Problem to solve: Starting with the line that contains "pinky dip: (238, 257)" and stopping after the line that contains "thumb cmc: (276, 329)", copy the entries below exactly. Include nothing else.

[Dataset entries]
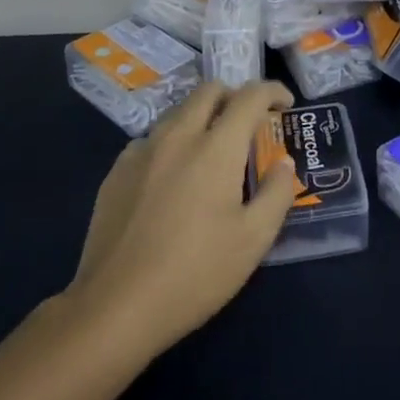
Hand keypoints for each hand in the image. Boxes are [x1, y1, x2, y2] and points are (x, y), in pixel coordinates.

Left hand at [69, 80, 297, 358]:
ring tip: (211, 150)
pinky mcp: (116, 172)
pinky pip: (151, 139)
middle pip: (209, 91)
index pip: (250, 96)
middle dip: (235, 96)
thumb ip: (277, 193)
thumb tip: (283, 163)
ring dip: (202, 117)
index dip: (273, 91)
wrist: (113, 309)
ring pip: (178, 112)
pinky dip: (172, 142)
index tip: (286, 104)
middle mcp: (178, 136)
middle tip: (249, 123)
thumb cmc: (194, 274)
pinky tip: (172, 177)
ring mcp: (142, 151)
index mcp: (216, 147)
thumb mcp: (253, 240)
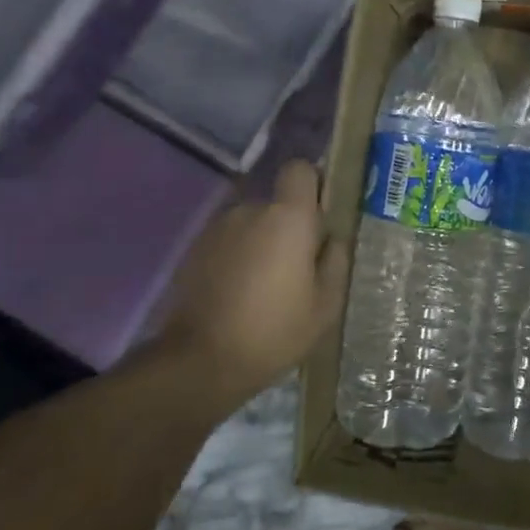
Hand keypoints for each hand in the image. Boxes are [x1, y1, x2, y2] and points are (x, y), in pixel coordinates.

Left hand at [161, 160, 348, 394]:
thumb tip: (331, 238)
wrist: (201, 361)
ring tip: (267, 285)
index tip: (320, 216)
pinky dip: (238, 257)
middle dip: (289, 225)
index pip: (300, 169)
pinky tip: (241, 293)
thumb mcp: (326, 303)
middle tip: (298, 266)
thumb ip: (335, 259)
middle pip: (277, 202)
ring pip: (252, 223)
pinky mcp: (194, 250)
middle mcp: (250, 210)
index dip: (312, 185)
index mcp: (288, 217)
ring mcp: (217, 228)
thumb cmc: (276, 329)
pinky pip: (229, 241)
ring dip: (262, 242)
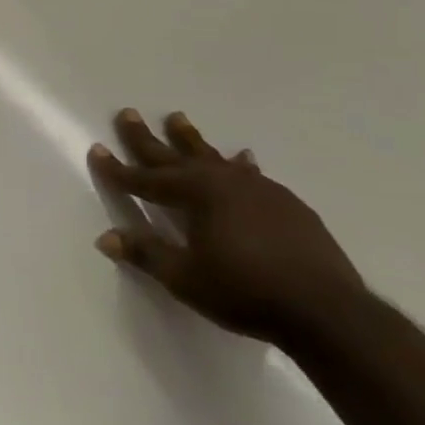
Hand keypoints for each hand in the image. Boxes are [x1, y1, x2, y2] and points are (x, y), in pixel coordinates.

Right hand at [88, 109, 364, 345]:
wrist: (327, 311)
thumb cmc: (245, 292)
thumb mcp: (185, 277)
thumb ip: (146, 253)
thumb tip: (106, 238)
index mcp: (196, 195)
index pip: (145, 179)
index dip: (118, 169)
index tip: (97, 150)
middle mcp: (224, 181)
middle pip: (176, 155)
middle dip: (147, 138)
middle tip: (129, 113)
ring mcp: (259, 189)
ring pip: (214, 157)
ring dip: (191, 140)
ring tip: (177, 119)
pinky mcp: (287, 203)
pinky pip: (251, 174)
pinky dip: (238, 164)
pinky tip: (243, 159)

---

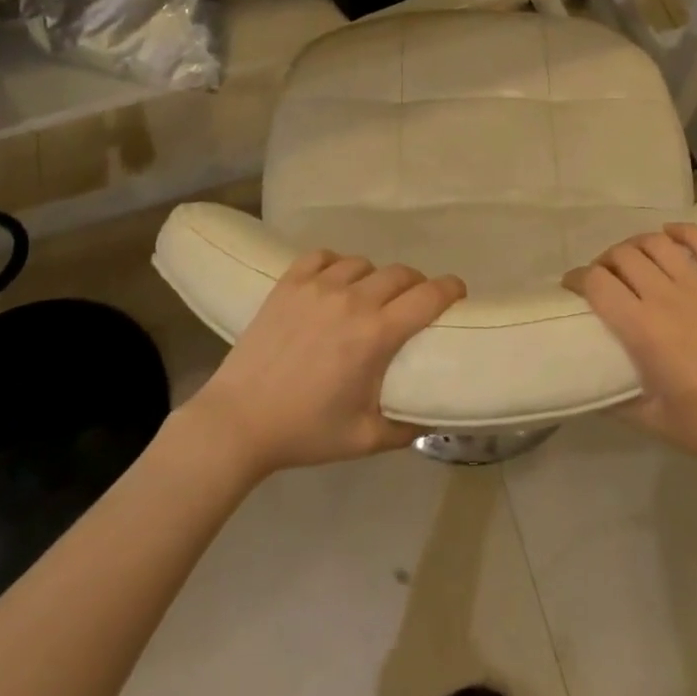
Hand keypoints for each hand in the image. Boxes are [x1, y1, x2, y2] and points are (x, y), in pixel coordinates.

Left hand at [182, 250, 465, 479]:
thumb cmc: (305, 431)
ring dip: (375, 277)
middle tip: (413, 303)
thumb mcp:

==

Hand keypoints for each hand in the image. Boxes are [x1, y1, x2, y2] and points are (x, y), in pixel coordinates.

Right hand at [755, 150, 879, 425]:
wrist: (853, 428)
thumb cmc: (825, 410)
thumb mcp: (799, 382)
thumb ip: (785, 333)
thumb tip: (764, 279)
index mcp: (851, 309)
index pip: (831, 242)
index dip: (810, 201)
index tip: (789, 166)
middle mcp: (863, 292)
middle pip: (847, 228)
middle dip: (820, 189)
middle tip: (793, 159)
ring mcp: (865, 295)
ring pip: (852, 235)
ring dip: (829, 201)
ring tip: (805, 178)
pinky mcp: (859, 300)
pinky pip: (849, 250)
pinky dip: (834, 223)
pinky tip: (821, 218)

Response:
pinky dip: (238, 257)
middle dip: (289, 225)
index pip: (300, 169)
pinky tip: (241, 293)
thumb mcp: (326, 303)
middle tip: (298, 266)
thumb ip: (335, 259)
middle pip: (277, 202)
ring pip: (252, 223)
pinky mcp: (194, 250)
middle mcp: (250, 210)
index dip: (312, 185)
index mcp: (288, 217)
ring mcp: (217, 228)
thumb cmc: (276, 329)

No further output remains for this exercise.